Abstract Protein-peptide interactions are of great interest to the research community not only because they serve as mediators in many protein-protein interactions but also because of the increasing demand for peptide-based pharmaceutical products. Protein-peptide docking is a major tool for studying protein-peptide interactions, and several docking methods are currently available. Among various protein-peptide docking algorithms, template-based approaches, which utilize known protein-peptide complexes or templates to predict a new one, have been shown to yield more reliable results than template-free methods in recent comparative research.
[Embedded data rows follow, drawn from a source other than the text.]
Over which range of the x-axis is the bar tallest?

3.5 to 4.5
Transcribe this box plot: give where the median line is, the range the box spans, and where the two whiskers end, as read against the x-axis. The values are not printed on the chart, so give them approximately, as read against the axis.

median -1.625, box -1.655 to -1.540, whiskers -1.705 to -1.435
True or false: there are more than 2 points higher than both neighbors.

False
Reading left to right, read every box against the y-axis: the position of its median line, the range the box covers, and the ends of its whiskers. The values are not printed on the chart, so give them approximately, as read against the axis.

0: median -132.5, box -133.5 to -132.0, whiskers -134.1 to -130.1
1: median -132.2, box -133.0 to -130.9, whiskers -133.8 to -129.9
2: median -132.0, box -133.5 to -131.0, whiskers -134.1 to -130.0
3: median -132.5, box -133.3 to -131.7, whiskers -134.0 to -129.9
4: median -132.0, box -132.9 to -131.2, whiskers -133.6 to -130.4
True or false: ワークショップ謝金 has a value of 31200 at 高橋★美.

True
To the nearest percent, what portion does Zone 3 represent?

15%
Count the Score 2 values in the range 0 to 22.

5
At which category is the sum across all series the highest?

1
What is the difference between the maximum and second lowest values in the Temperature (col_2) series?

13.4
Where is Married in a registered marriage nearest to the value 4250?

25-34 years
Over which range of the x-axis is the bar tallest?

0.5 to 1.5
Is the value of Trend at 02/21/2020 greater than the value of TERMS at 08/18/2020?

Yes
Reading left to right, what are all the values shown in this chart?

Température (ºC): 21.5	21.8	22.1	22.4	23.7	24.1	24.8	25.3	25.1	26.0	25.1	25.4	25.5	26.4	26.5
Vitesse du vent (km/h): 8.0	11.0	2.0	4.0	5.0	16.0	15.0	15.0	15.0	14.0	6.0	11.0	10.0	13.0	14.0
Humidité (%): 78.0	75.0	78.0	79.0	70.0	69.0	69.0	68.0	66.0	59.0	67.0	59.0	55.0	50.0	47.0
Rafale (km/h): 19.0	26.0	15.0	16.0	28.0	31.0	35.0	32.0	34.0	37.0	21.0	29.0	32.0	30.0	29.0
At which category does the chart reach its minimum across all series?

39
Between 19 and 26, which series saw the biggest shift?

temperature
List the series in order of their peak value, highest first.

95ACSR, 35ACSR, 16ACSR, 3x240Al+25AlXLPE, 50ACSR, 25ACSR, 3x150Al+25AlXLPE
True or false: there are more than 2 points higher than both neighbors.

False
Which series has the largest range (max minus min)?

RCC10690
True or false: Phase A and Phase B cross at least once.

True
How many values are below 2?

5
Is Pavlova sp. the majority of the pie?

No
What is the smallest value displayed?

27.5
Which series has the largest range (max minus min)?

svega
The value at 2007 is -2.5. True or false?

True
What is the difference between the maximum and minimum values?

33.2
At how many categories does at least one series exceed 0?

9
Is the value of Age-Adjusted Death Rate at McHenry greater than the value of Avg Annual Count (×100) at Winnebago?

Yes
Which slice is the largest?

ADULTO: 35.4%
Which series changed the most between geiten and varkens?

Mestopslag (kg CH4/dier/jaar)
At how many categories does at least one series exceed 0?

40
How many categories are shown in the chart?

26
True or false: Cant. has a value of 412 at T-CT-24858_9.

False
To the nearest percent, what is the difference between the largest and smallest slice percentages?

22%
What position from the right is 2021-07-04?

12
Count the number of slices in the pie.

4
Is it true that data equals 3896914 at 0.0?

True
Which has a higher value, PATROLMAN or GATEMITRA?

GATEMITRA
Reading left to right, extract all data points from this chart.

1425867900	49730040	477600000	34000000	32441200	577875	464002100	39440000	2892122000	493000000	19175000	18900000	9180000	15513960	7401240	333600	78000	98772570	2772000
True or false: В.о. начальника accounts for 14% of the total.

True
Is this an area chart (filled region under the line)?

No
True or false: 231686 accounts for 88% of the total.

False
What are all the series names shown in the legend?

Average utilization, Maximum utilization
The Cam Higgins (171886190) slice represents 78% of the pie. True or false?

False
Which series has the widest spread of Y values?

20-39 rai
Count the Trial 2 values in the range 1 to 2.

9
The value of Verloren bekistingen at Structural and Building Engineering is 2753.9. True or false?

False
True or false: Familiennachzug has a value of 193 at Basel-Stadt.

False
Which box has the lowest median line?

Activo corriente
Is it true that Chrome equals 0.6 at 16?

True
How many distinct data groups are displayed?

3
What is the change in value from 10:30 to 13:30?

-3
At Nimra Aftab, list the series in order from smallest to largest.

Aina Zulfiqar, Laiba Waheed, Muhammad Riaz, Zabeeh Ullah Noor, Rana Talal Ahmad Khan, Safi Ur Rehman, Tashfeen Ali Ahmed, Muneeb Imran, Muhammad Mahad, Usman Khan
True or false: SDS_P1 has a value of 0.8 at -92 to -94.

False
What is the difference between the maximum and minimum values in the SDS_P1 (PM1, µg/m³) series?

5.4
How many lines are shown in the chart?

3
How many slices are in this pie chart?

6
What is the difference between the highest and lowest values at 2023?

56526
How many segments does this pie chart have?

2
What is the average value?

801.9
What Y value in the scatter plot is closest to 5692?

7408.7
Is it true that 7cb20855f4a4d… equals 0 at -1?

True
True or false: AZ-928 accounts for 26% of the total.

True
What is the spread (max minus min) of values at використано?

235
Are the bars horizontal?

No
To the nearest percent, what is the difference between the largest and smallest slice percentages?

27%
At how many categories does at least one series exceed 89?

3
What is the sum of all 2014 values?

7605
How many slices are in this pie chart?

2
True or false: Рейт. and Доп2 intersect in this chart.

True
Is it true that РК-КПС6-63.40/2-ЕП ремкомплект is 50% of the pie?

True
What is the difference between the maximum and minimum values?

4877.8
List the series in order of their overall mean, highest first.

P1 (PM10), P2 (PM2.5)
To obtain reliable results with a template-based docking method, the template database must be comprehensive enough; that is, there must be similar templates of protein-peptide complexes to the protein and peptide being investigated. Thus, the template database must be updated to leverage recent advances in structural biology. However, the template database distributed with GalaxyPepDock, one of the most widely used peptide docking programs, is outdated, limiting the prediction quality of the method. Here, we present an up-to-date protein-peptide complex database called YAPP-CD, which can be directly plugged into the GalaxyPepDock binary package to improve GalaxyPepDock’s prediction quality by drawing on recent discoveries in structural biology. Experimental results show that YAPP-CD significantly improves GalaxyPepDock’s prediction quality, e.g., the average Ligand/Interface RMSD of a benchmark set is reduced from 7.60 Å/3.62 Å to 3.47 Å/1.71 Å.